ASSIGNMENT: What is the number of lines below that contain the string "activities"? Give it and nothing else.

(Page-level text extractions)
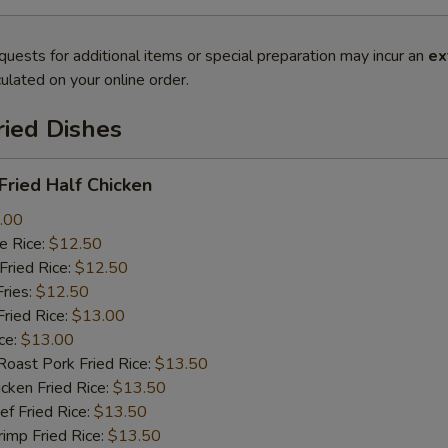
quests for additional items or special preparation may incur an
ex
ulated on your online order.
ried Dishes
ried Half Chicken
.00
 Rice:
$12.50
ried Rice:
$12.50
ries:
$12.50
ied Rice:
$13.00
ce:
$13.00
st Pork Fried Rice:
$13.50
ken Fried Rice:
$13.50
 Fried Rice:
$13.50
mp Fried Rice:
$13.50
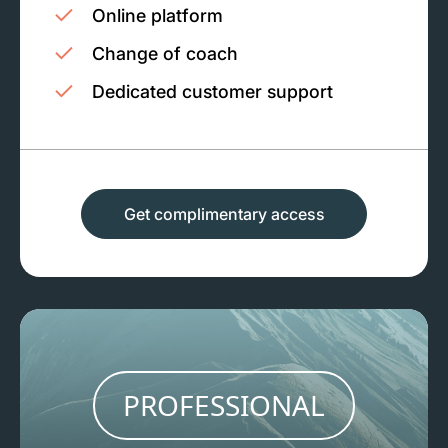
Online platform
Change of coach
Dedicated customer support
Get complimentary access
PROFESSIONAL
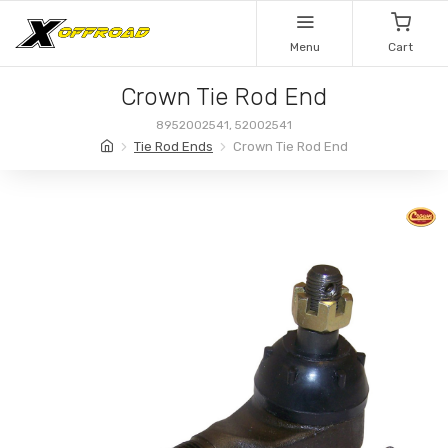
Menu
Cart
Crown Tie Rod End
8952002541, 52002541
Tie Rod Ends
Crown Tie Rod End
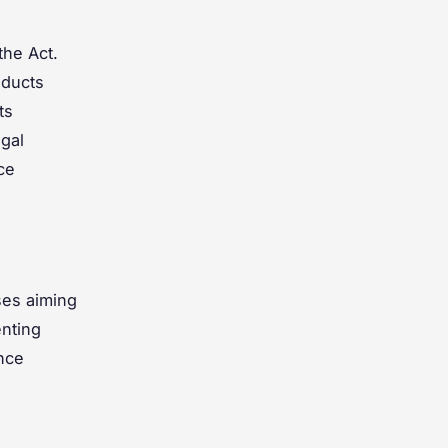
the Act.
oducts
ts
egal
ce
ses aiming
nting
ance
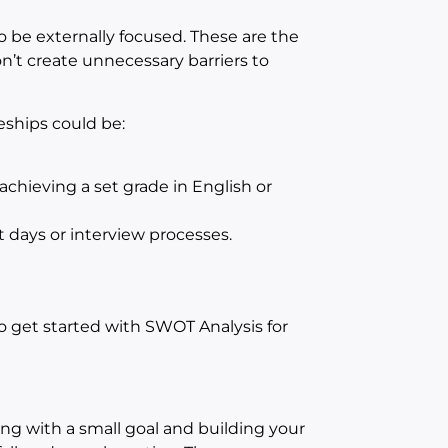
o be externally focused. These are the
n’t create unnecessary barriers to
eships could be:
chieving a set grade in English or
 days or interview processes.
 get started with SWOT Analysis for
ing with a small goal and building your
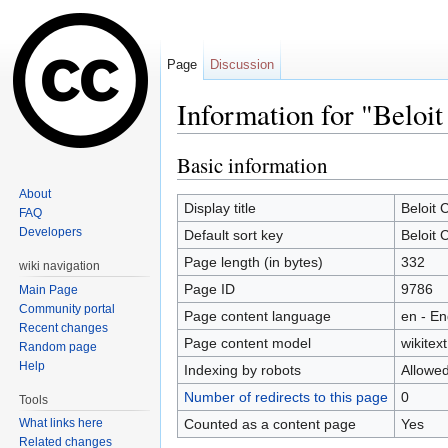
Page
Discussion
Information for "Beloit
Jump to:
navigation
,
search
Basic information
About
Display title
Beloit 
FAQ
Developers
Default sort key
Beloit 
Page length (in bytes)
332
wiki navigation
Page ID
9786
Main Page
Community portal
Page content language
en - En
Recent changes
Page content model
wikitext
Random page
Help
Indexing by robots
Allowe
Number of redirects to this page
0
Tools
Counted as a content page
Yes
What links here
Related changes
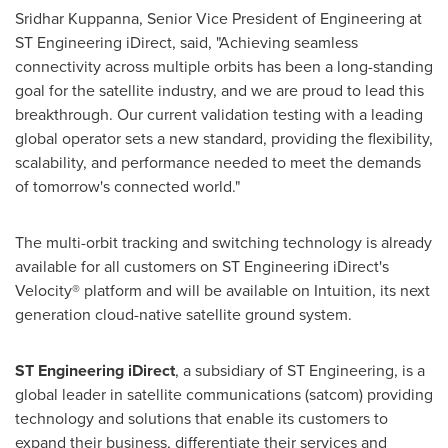
Sridhar Kuppanna
, Senior Vice President of Engineering at
ST Engineering iDirect, said, "Achieving seamless
connectivity across multiple orbits has been a long-standing
goal for the satellite industry, and we are proud to lead this
breakthrough. Our current validation testing with a leading
global operator sets a new standard, providing the flexibility,
scalability, and performance needed to meet the demands
of tomorrow's connected world."
The multi-orbit tracking and switching technology is already
available for all customers on ST Engineering iDirect's
Velocity® platform and will be available on Intuition, its next
generation cloud-native satellite ground system.
ST Engineering iDirect
, a subsidiary of ST Engineering, is a
global leader in satellite communications (satcom) providing
technology and solutions that enable its customers to
expand their business, differentiate their services and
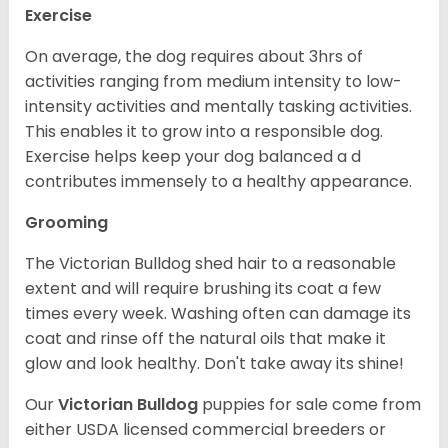
Exercise
On average, the dog requires about 3hrs of
activities ranging from medium intensity to low-
intensity activities and mentally tasking activities.
This enables it to grow into a responsible dog.
Exercise helps keep your dog balanced a d
contributes immensely to a healthy appearance.
Grooming
The Victorian Bulldog shed hair to a reasonable
extent and will require brushing its coat a few
times every week. Washing often can damage its
coat and rinse off the natural oils that make it
glow and look healthy. Don't take away its shine!
Our
Victorian Bulldog
puppies for sale come from
either USDA licensed commercial breeders or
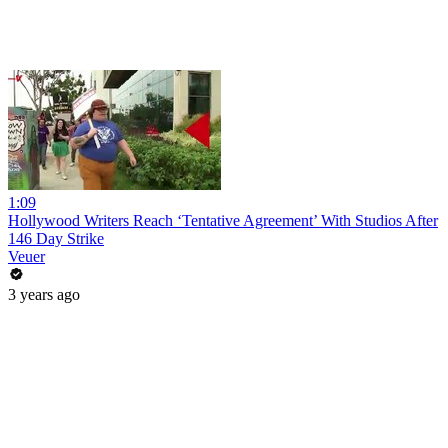
1:09
Hollywood Writers Reach ‘Tentative Agreement’ With Studios After
146 Day Strike
Veuer
3 years ago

ANSWER BOX: 2